I think in society in general we have a massive (excuse the pun) problem with weight.  We are taught by the mainstream influencers that increased weight is to be judged harshly.  We are taught that there is a body type and size that is the best and if we don’t fit it, we are found wanting.  Over the years since I first cottoned on to the fact that I was quite a bit over my ideal weight area, I’ve danced with a few diet partners.  Apart from one at the start, most failed.  I don’t take well to having to count out my food rations for the day, having to weigh my meals, and feeling like I’ve failed if I eat something considered sinful.  I’ve also dabbled in several exercisey things to help to lose the weight – running, aerobics, swimming.  I even sometimes do (with the curtains drawn and everybody out of the house) a salsa keep fit dvd.
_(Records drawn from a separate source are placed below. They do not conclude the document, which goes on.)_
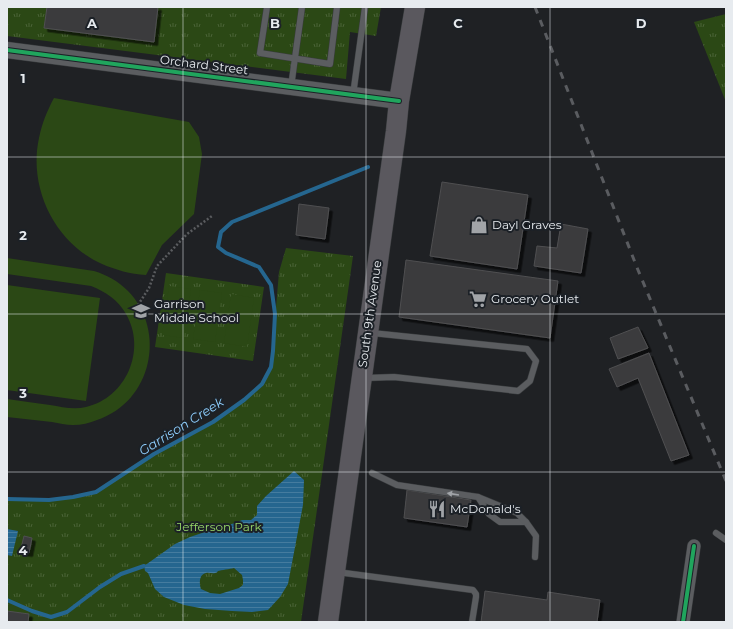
<svg xmlns="http://www.w3.org/2000/svg" width="733" height="629" font-family="Montserrat,sans-serif">
<style>
.park{fill:url(#park-tufts)}
.pitch{fill:#2b4815}
.water{fill:url(#water-rules);fill-rule:evenodd}
.lines{fill:none;stroke-linecap:round;stroke-linejoin:round}
.stream{stroke:#25668f;stroke-width:4}
.building{fill:#3b3b3d;stroke:#4f4f51;filter:url(#shadow)}
.service-casing{stroke:#393c3e;stroke-width:7}
.minor-casing{stroke:#393c3e;stroke-width:14}
.tertiary-casing{stroke:#393c3e;stroke-width:17}
.primary-casing{stroke:#393c3e;stroke-width:21}
.path{stroke:#5a5c5f;stroke-width:2.5;stroke-dasharray:2 2;stroke-linecap:butt}
.service{stroke:#5b5d60;stroke-width:6}
.minor{stroke:#5b5d60;stroke-width:13}
.tertiary{stroke:#5b5d60;stroke-width:16}
.primary{stroke:#5a585e;stroke-width:20}
.rail{stroke:#5a5c60;stroke-width:3;stroke-dasharray:7 7;stroke-linecap:butt}
.cycleway-casing{stroke:#1c2127;stroke-width:6}
.cycleway{stroke:#20a55d;stroke-width:4}
.oneway{fill:#a1a4a8}
.grid{fill:none;stroke:#e7ebef;stroke-width:1;stroke-opacity:0.55}
.labels{text-anchor:middle;stroke-width:4;stroke-linejoin:round;paint-order:stroke}
.street-label{font-size:12px;fill:#e7ebef;stroke:#1c2127}
.poi-label{font-size:12px;fill:#e7ebef;stroke:#1c2127;text-anchor:start}
.park-label{font-size:12px;fill:#96d669;stroke:#1c2127}
.water-label{font-size:13px;font-style:italic;fill:#8fcffe;stroke:#1c2127}
.grid-label{font-size:13px;text-anchor:middle;font-weight:bold;fill:#e7ebef;stroke:#1c2127;stroke-width:4;stroke-linejoin:round;paint-order:stroke}
</style>
<defs>
<pattern id="park-tufts" width="24" height="20" patternUnits="userSpaceOnUse"><rect width="24" height="20" fill="#2b4815"/><path d="M3 7l-1-3M5 7V3M7 7l1-3M15 17l-1-3M17 17v-4M19 17l1-3" fill="none" stroke="#4a6337"/></pattern>
<pattern id="water-rules" width="6" height="5" patternUnits="userSpaceOnUse"><rect width="6" height="5" fill="#25668f"/><path d="M0 2.5h6" fill="none" stroke="#457c9f"/></pattern>
<filter id="shadow"><feDropShadow dx="3.5" dy="3.5" stdDeviation="0" flood-color="#0009"/></filter>
</defs>
<rect width="100%" height="100%" fill="#1f2124"/>
<!-- park -->
<g class="park">
<path d="M7,7h374l-5,29 -26,-4 -4,47 -339,-43z"/>
<path d="M726,14v88l-32,-80z"/>
<path d="M286,248l67,8 -52,366h-294v-123l42,1 24,-3 23,-5 58,-38 59,-32 31,-22 18,-16 9,-17 8,-95z"/>
<path d="M166,273l98,14 -11,74 -98,-14z"/>
</g>
<!-- pitch -->
<g class="pitch">
<path d="M54,98l135,24 10,15 3,17 -8,60 -32,31 -16,30c-16,-1 -30,-5 -44,-11 -47,-21 -74,-76 -63,-126 3,-15 8,-27 15,-40z"/>
<path d="M7,258l87,13c13,4 24,10 34,20 39,40 24,111 -31,129 -7,3 -16,5 -24,5 -7,0 -14,-2 -21,-3 -15,-2 -30,-3 -45,-5v-18c14,2 28,4 43,6 12,2 24,5 36,2 40,-9 61,-57 40,-93 -8,-14 -20,-22 -35,-28l-84,-12z"/>
<path d="M7,285l93,13 -14,103 -79,-11z"/>
<path d="M169,286l22,3 -7,49 -22,-3z"/>
<path d="M200,290l22,3 -7,49 -22,-3z"/>
<path d="M231,294l23,4 -7,49 -23,-4z"/>
</g>
<!-- water -->
<g class="water">
<path d="M294,471l10,9 -1,25 -15,79 -8,13 -12,13 -16,2 -20,-1 -27,-2 -21,-4 -20,-8 -9,-8 -7,-16 -3,-2 -1,-5 31,-22 15,-7 24,-8 21,-6 7,-3h9l6,-5v-9l9,-10zM234,568l8,7 1,5v5l-4,3 -19,6 -10,-1 -9,-4c-2,-5 -2,-15 5,-16 3,-1 6,1 9,0 2,0 2,-1 3,-2 3,-1 12,-2 16,-3z"/>
<path d="M7,529l11,2 -6,25 -5,-1z"/>
</g>
<g class="lines">
<!-- stream -->
<g class="stream">
<path d="M7,499l42,1 24,-3 23,-5 58,-38 59,-32 31,-22 18,-16 9,-17 2,-16 2,-37 -4,-29 -12,-18 -33,-14 -8,-6 3,-15 11,-10 136,-55"/>
<path d="M7,600l25,11 19,6 16,-5 33,-25 21,-13 23,-8"/>
</g>
</g>
<!-- building -->
<g class="building">
<path d="M47,7h111l-4,35 -110,-14z"/>
<path d="M442,182l86,13 -11,74 -87,-13z"/>
<path d="M299,204l30,4 -4,31 -29,-4z"/>
<path d="M561,224l27,5 -7,44 -47,-7 3,-20 20,2z"/>
<path d="M406,260l152,21 -8,57 -151,-21z"/>
<path d="M638,327l10,21 -30,11 -8,-21z"/>
<path d="M649,353l40,102 -18,6 -33,-83 -21,9 -8,-18z"/>
<path d="M407,490l64,10 -4,27 -63,-9z"/>
<path d="M24,536l8,2 -3,15 -9,-1z"/>
<path d="M485,591l62,9 1,-8 52,8 -3,22h-116z"/>
<path d="M7,611l22,3 -1,8h-21z"/>
</g>
<g class="lines">
<!-- service casing -->
<g class="service-casing">
<g id="service">
<path d="M267,7l-7,46 70,11 7,-57"/>
<path d="M291,87l11,-80"/>
<path d="M353,95l12,-88"/>
<path d="M365,378l29,-1 124,14 12,-10 6,-20 -9,-12 -155,-16"/>
<path d="M372,473l25,12 81,12 11,17 11,8h26l10,14 -1,21"/>
<path d="M478,497l39,16 9,9"/>
<path d="M716,533l10,7"/>
<path d="M337,572l136,18 3,4v3l-4,25"/>
</g>
</g>
<!-- minor casing -->
<g class="minor-casing">
<path id="minor" d="M683,622l11,-76"/>
</g>
<!-- tertiary casing -->
<g class="tertiary-casing">
<path id="tertiary" d="M7,50l392,51"/>
</g>
<!-- primary casing -->
<g class="primary-casing">
<path id="primary" d="M328,622l68,-491 3,-30 16,-94"/>
</g>
<!-- path -->
<path class="path" d="M138,305l11,-17 8,-22 30,-32 25,-18"/>
<!-- service -->
<use href="#service" class="service"/>
<!-- minor -->
<use href="#minor" class="minor"/>
<!-- tertiary -->
<use href="#tertiary" class="tertiary"/>
<!-- primary -->
<use href="#primary" class="primary"/>
<!-- rail -->
<path class="rail" d="M535,7l103,263 88,211"/>
<!-- cycleway casing -->
<g class="cycleway-casing">
<g id="cycleway">
<path d="M7,50l392,51"/>
<path d="M683,622l11,-76"/>
</g>
</g>
<!-- cycleway -->
<use href="#cycleway" class="cycleway"/>
</g>
<!-- one-way arrows -->
<defs><path id="oneway-solid" d="M-6-.8H1V-3.2L6.5 0L1 3.2V.8H-6Z"/></defs>
<use class="oneway" href="#oneway-solid" transform="translate(453 494) rotate(-171)"/>
<!-- grid -->
<path class="grid" d="M183,7v615M366,7v615M550,7v615M7,157h719M7,314h719M7,472h719"/>
<!-- icons -->
<defs>
<g id="shop-bare" transform="scale(1.38)"><path d="M-5-2.5h2.3a2.7 3.5 0 0 1 5.4 0H5L5.5 6h-11ZM-1.5-2.5h3a1.5 2.3 0 0 0-3 0Z" fill="#a1a4a8" stroke="#1c2127" stroke-width="2.5" paint-order="stroke"/></g>
<g id="supermarket-bare" transform="scale(1.38)"><path d="M-6-5.5h2.5l.6 2H6L4.5 2H-2.5L-4.4-4H-6ZM-1.5 3.2a1.3 1.3 0 1 0 .1 0ZM3 3.2a1.3 1.3 0 1 0 .1 0Z" fill="#a1a4a8" stroke="#1c2127" stroke-width="2.5" paint-order="stroke"/></g>
<g id="school-bare" transform="scale(1.38)"><path d="M0-5L7-2L0 1L-7-2ZM-4 1L0 2.5L4 1V4Q0 6-4 4Z" fill="#a1a4a8" stroke="#1c2127" stroke-width="2.5" paint-order="stroke"/></g>
<g id="restaurant-bare" transform="scale(1.38)"><path d="M-5-6h1v4h1v-4h1v4h1v-4h1v5L-1.5 .5V6h-2V.5L-5-1ZM5-6V6H3V1.5H1.5Q1.5-4 5-6Z" fill="#a1a4a8" stroke="#1c2127" stroke-width="2.5" paint-order="stroke"/></g>
</defs>
<g fill-rule="evenodd">
<use href="#shop-bare" x="479" y="225"/>
<use href="#supermarket-bare" x="478" y="299"/>
<use href="#school-bare" x="141" y="311"/>
<use href="#restaurant-bare" x="437" y="509"/>
</g>
<g class="labels">
<!-- street labels -->
<g class="street-label">
<text transform="translate(204 65) rotate(7)" y="4">Orchard Street</text>
<text transform="translate(370 314) rotate(-82)" y="4">South 9th Avenue</text>
</g>
<!-- poi labels -->
<g class="poi-label">
<text x="492" y="229">Dayl Graves</text>
<text x="491" y="303">Grocery Outlet</text>
<text x="154" y="308">Garrison<tspan x="154" dy="14">Middle School</tspan></text>
<text x="450" y="513">McDonald's</text>
</g>
<!-- park labels -->
<g class="park-label">
<text x="219" y="531">Jefferson Park</text>
</g>
<!-- water labels -->
<g class="water-label">
<text transform="translate(181 426) rotate(-32)" y="5">Garrison Creek</text>
</g>
</g>
<g class="grid-label">
<text x="92" y="28">A</text>
<text x="275" y="28">B</text>
<text x="458" y="28">C</text>
<text x="641" y="28">D</text>
<text x="23" y="83">1</text>
<text x="23" y="240">2</text>
<text x="23" y="398">3</text>
<text x="23" y="555">4</text>
</g>
<!-- border -->
<rect width="733" height="629" fill="none" stroke="#e7ebef" stroke-width="16"/>
</svg>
Ultimately though, it isn’t about a quick fix or even a fix.  I’m not broken or damaged.  And people with larger bodies shouldn’t be viewed as if they are.   The whole dialogue in our society about weight, size and appearance is flawed.  It focuses on how we appear physically to other people, how other people view us, and how attractive we are or are not based on our physical appearance.  And the bit about health?  That’s so far down the list when it should be at the top. And self-acceptance?  I can’t even see it on the list.   Why can’t we focus on those?  And not size.  People come in all different body shapes and sizes; our societal views should reflect this.  And we should be teaching our children about body acceptance from an early age, not body judgement.   We should teach them that bodies change as they grow into them, and in fact, they change again as they grow older in them.  My body now is not the body I had when I was a svelte 21-year-old, nor should it be.  We should teach them that people change and change is no bad thing; that, as grown-ups grow up, they will start to look different, sometimes very different, and we should not be thinking that people should focus on winding back the clock.  The messages we give them whilst they are young will be part of their roadmap for life and we should help to make sure these messages are positive ones.   So, I’m going to keep following the Body Positive authors, keep reading the positive blog posts from women who accept the way they look, and keep encouraging my children to accept people and to accept difference.